For 2-stage fashions, you possibly can equally ship a picture to the API Gateway endpoint, adopted by Lambda. Lambda acts as an orchestrator that first calls the thing detection mannequin (skilled utilizing Rekognition Customized Labels), which generates the area of curiosity. The unique picture is then cropped within the Lambda perform, and despatched to a different Rekognition Customized Labels classification mannequin for detecting defects in every cropped picture.
Conclusion
On this publish, we skilled one- and two-stage fashions to detect lacking holes in PCBs utilizing Rekognition Customized Labels. We reported outcomes for varied fashions; in our case, two-stage fashions outperformed different variants. We encourage prospects with high-resolution imagery from different domains to check mannequin efficiency with one- and two-stage fashions. Moreover, contemplate the next methods to broaden the answer:
- Sliding window crops on your precise datasets
- Reusing your object detection fashions in the identical pipeline
- Pre-labeling workflows utilizing bounding field predictions
In regards to the authors
Andreas Karagounis is a Information Science Supervisor at Accenture. He holds a masters in Pc Science from Brown College. He has a background in pc imaginative and prescient and works with prospects to unravel their enterprise challenges utilizing information science and machine studying.

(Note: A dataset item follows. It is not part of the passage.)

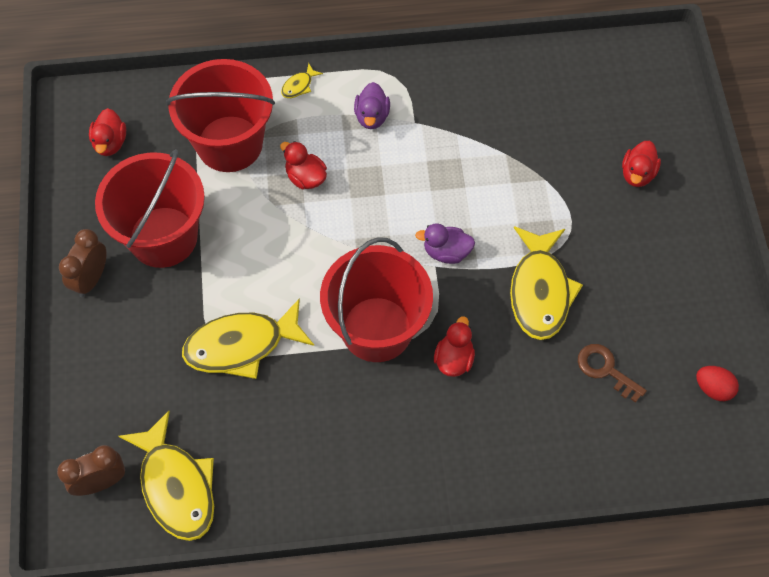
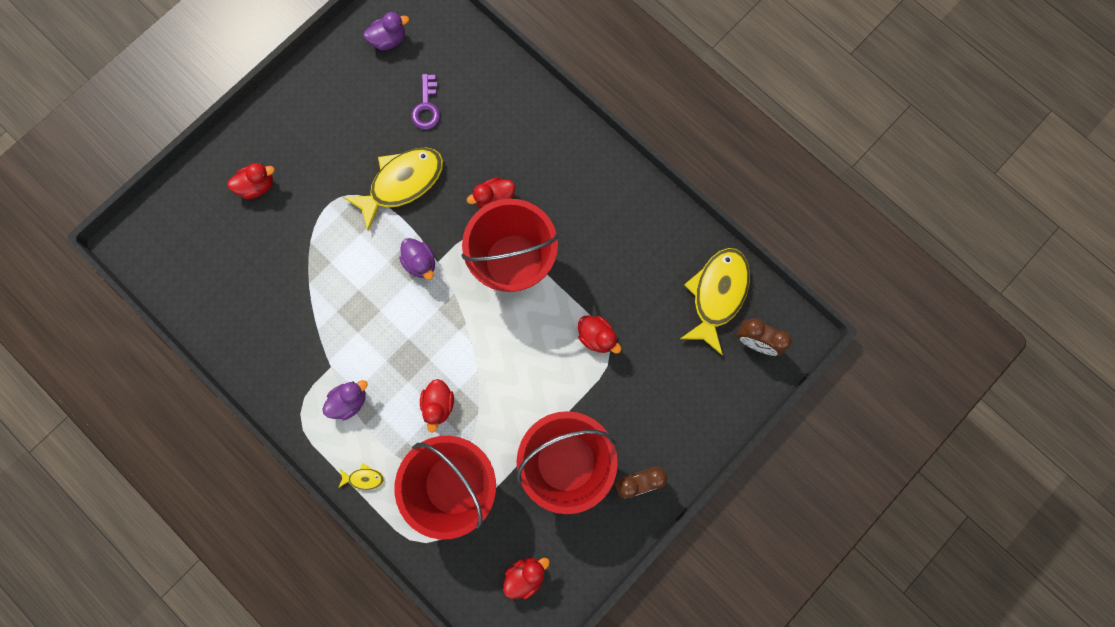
camera: 130 degrees left, 15 degrees up
yellow fish [182,299,314,379] -> red duck [578,316,621,354]
brown key [578,344,647,403] -> purple key [411,74,440,130]
red egg [696,366,739,401] -> purple duck [363,12,409,51]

Yogesh Chaturvedi is a Principal Options Architect at AWS with a spotlight in pc imaginative and prescient. He works with prospects to handle their enterprise challenges utilizing cloud applied sciences. Outdoors of labor, he enjoys climbing, touring, and watching sports activities.
Shreyas Subramanian is a Principal Information Scientist, and helps prospects by utilizing machine studying to unravel their enterprise challenges utilizing the AWS platform. Shreyas has a background in large-scale optimization and machine studying, and in the usage of machine studying and reinforcement studying for accelerating optimization duties.
Selimcan “Can” Sakar is a cloud-first developer and Options Architect at AWS Accenture Enterprise Group with a deal with rising applied sciences resembling GenAI, ML, and blockchain. When he isn’t watching fashions converge, he could be seen biking or taking part in the clarinet.